American Robotnik tackles the experience of immigration in a spontaneous, subjective fashion. More systematic treatments of the issue help organize my thinking. In her book To Be an Immigrant Kay Deaux outlines immigrant experience from the perspective of social psychology.
Assuming that “immigration is both a dynamic and a symbolic process rather than a discrete event,” Deaux proposes a multi-level framework for analysis:
- Macro: political, demographic, and social factors that define the climate of immigration in a society, including policies, legislation, and institutions, as well as social representations (shared images) of immigration such as the melting pot
- Micro: attitudes, values, motivations, and overall identity of the individual in question, change as they may during the immigration process
- Meso: social interactions, where society’s macro events reflect in individuals’ psyches and where individual actions influence the larger society, including social attitudes toward immigration policy and immigrants, stereotypes
After getting the macro level factors out of the way, the book gets to its social-psychological core. A review of stereotypes of immigrants reveals differences in how host country citizens view different races and ethnicities and how those perceptions affect the immigration experience. The final part of the book discusses ways immigrants negotiate their identity on the backdrop of the macro and meso-level factors influencing it.
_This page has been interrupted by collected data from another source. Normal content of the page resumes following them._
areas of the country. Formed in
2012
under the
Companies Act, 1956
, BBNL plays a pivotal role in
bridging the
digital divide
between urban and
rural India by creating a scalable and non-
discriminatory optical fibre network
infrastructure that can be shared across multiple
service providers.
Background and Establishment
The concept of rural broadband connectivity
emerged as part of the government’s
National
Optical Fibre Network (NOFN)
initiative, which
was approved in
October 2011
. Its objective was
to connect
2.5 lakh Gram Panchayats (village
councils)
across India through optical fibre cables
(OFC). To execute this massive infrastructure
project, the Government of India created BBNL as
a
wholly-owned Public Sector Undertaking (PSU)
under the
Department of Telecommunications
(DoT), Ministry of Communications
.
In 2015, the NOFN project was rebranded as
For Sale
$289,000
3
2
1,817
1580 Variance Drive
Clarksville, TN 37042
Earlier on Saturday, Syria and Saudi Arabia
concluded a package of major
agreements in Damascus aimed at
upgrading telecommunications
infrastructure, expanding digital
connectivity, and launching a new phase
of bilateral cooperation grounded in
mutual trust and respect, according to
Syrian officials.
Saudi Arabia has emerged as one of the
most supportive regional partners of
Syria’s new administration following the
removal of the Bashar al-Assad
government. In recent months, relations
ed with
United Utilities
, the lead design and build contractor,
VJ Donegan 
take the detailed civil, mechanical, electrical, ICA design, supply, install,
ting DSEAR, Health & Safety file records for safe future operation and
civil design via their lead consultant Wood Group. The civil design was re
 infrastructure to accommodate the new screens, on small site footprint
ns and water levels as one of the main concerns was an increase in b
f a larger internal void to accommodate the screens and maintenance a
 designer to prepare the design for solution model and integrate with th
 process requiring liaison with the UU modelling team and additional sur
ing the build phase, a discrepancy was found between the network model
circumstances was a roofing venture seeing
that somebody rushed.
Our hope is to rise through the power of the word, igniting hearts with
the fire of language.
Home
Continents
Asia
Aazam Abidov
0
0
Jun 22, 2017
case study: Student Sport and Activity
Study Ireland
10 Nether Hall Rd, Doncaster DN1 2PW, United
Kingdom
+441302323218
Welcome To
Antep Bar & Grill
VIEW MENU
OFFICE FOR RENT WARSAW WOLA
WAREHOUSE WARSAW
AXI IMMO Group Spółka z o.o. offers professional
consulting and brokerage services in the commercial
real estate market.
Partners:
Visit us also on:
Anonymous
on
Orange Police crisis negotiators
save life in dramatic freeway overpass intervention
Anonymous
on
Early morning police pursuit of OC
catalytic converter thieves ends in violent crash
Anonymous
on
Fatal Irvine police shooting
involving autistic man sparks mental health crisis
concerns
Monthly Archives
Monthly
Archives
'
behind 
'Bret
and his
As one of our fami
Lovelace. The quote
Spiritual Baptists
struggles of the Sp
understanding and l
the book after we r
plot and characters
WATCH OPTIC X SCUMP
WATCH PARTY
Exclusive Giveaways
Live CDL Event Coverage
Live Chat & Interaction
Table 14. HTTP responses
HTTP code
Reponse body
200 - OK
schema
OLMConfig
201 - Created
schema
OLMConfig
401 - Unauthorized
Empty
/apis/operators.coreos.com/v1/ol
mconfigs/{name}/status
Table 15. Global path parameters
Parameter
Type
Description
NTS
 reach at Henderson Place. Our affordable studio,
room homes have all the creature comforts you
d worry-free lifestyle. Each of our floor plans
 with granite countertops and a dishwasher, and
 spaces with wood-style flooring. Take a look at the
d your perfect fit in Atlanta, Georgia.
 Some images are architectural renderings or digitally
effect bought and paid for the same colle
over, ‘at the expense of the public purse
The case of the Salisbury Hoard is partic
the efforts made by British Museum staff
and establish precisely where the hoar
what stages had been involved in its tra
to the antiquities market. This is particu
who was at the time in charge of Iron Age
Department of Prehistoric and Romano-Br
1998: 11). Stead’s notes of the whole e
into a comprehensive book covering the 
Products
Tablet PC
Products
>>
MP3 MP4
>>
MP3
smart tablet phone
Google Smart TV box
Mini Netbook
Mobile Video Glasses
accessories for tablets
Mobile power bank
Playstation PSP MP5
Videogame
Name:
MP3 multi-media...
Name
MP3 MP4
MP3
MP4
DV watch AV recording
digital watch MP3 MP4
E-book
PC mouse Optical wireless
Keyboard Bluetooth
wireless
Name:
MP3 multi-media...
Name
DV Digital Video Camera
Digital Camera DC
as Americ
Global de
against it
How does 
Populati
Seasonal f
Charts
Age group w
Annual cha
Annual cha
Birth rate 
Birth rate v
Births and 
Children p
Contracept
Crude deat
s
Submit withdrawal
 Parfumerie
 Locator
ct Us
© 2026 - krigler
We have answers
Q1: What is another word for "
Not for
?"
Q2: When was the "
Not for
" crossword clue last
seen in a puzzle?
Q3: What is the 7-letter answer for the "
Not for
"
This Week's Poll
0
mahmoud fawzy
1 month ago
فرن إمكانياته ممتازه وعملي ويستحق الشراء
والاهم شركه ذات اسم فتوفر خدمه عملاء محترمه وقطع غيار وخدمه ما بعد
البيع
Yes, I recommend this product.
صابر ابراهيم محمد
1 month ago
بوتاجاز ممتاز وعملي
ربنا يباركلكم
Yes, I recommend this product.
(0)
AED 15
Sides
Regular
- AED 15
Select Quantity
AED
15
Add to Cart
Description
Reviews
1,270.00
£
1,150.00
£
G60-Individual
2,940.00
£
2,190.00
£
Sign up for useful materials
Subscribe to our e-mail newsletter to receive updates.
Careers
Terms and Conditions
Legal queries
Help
Purely academic in style, To Be an Immigrant lends itself poorly to casual reading (in fact, the dry writing sometimes gets in the way of reading). But for a patient student of immigration it conceptualizes the many dimensions of his personal experience. Its unique perspective will illuminate the issue for scholars and bloggers alike.
Word from the Publisher
To Be an Immigrant looks at how immigrants are defined, shaped, and challenged by the cultural environment they encounter in their new country and offers an integrated psychological framework for studying the immigrant experience. [I]mmigration can be understood as a lifelong process that continues to affect people well after they have migrated. To Be an Immigrant takes a novel approach to the study of immigration, looking at how societal influences help shape immigrants and their understanding of who they are.
American Robotnik’s Bookrating
- Kay Deaux, To Be an Immigrant, New York: Russell Sage Foundation, 2006
- Lowdown: An academic treatment of the immigration experience from the social-psychological standpoint.